A. When dashboard-driven routines accelerate workflow tempo, supervisory discretion widens automatically because governance structures inevitably attenuate transparency and undermine reversible determinations’ utility.

B. Whenever executive leadership disregards quantitative benchmarks entirely, supervisory discretion expands dramatically because organizations already automated transparency features and eliminated appeal requirements.

C. As targets transition to aspirational guidance, discretionary latitude increases provided companies discourage transparency, restrict reversibility pathways, and close appeal channels preserving velocity.

D. If quantitative thresholds govern operational pacing, supervisory judgment becomes constrained absent deliberate investments in explicable architectures, revocable determinations, and formal contestation mechanisms.

Question 8. Which of the following can be inferred from the passage?

A. Regulatory oversight will immediately remove bias from all algorithmic decisions, making participatory design unnecessary and rendering human-in-the-loop governance an expensive and redundant ceremonial formality entirely.

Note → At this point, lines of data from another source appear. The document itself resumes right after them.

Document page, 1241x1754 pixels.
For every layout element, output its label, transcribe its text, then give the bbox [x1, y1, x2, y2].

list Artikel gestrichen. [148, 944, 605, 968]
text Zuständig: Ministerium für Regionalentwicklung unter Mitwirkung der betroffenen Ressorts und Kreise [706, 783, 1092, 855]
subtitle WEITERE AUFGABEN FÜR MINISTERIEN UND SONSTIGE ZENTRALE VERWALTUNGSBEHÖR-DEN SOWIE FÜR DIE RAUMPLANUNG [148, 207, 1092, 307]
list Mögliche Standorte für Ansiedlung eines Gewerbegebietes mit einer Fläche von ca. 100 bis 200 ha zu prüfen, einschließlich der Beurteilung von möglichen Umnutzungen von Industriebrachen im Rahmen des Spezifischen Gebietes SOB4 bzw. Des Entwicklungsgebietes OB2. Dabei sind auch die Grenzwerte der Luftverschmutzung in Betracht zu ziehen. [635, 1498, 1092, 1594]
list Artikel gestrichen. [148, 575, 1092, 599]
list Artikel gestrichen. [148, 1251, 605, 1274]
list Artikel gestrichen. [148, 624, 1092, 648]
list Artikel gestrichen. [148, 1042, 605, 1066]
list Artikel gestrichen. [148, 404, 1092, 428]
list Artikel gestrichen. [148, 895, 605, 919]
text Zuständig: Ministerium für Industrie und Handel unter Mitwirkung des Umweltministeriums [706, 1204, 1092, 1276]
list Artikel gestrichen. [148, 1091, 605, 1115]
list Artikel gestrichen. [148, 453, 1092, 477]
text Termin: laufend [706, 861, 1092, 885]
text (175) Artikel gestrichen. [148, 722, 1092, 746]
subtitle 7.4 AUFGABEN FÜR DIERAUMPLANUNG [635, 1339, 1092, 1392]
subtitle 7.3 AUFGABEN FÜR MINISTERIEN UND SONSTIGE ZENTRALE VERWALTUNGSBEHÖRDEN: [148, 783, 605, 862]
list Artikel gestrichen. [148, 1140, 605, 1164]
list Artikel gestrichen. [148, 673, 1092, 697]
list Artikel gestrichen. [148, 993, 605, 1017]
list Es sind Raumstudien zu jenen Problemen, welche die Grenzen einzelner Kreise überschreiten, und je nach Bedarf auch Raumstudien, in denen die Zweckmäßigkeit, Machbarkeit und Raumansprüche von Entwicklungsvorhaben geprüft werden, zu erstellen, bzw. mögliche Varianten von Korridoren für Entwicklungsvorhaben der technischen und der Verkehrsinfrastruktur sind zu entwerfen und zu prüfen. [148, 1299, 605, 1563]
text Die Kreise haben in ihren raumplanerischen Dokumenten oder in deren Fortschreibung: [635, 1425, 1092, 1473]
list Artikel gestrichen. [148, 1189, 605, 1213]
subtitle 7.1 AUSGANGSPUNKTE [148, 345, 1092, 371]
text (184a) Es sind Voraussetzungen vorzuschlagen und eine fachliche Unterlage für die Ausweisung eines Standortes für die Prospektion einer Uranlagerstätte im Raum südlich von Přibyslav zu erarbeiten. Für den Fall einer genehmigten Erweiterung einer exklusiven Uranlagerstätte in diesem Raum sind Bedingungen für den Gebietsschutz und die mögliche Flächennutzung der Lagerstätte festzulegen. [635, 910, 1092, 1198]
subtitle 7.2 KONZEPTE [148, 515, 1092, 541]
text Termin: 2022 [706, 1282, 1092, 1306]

B. Organizations that embed contestability and human override will likely gather richer feedback, enabling continuous recalibration and yielding more resilient performance advantages over purely efficiency-obsessed rivals.

C. Metrics inherently motivate workers to collaborate openly, regardless of transparency, reversibility, or appeal rights, because quantification alone guarantees dignity and long-run trust throughout organizations universally.

D. Firms that start with large, untested deployments will generate better data faster, since pilots and audits inevitably slow innovation without improving any outcomes worth tracking.

Question 9. Where in the passage does the following sentence best fit?

This shift does not eliminate management; it redistributes judgment toward coordination and escalation.

A. [I]                        B. [II]                        C. [III]                                D. [IV]

Question 10. Which of the following best summarises the passage?

A. Efficiency is incompatible with workforce well-being; therefore organizations should avoid algorithmic systems and retain exclusively manual supervisory practices.

B. Digital oversight replaces managers entirely, proving that human discretion is unnecessary once dashboards automate every routine decision across complex workplaces.

C. Algorithms can scale management yet risk opacity and bias; thoughtful governance and new competencies preserve dignity while sustaining performance over time.

D. Regulation alone can guarantee fairness, allowing companies to deploy large-scale automation without building appeals, transparency, or human override capabilities.